• Activity: Extract each line of the data below that contains the word "left".

• The input:
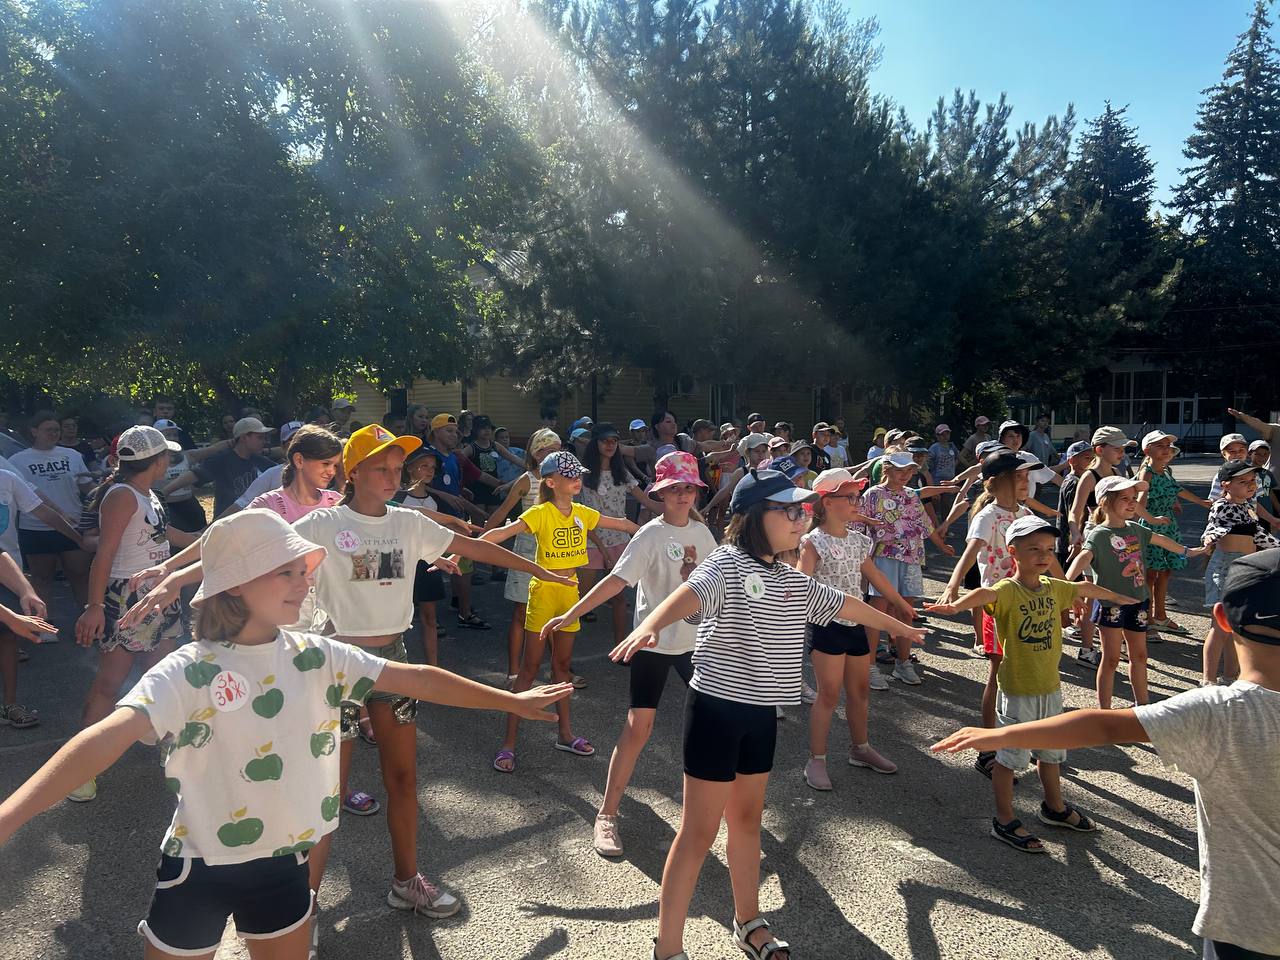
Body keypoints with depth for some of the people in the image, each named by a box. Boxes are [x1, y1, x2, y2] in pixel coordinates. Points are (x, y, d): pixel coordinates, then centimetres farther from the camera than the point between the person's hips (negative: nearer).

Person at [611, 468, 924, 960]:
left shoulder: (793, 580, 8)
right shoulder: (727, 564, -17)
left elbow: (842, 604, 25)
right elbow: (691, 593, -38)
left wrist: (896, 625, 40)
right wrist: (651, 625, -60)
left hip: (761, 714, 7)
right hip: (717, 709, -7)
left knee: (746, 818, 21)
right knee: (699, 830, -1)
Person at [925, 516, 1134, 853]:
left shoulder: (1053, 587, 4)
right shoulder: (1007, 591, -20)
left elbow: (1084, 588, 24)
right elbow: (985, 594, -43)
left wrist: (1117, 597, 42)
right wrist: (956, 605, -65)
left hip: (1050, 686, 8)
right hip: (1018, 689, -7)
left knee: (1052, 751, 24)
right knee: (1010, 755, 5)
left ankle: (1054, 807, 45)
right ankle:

• Task response:
left shoulder: (793, 580, 8)
left elbow: (842, 604, 25)
left wrist: (896, 625, 40)
left hip: (761, 714, 7)
left knee: (746, 818, 21)
left shoulder: (1053, 587, 4)
left elbow: (1084, 588, 24)
left wrist: (1117, 597, 42)
left hip: (1050, 686, 8)
left knee: (1052, 751, 24)
left ankle: (1054, 807, 45)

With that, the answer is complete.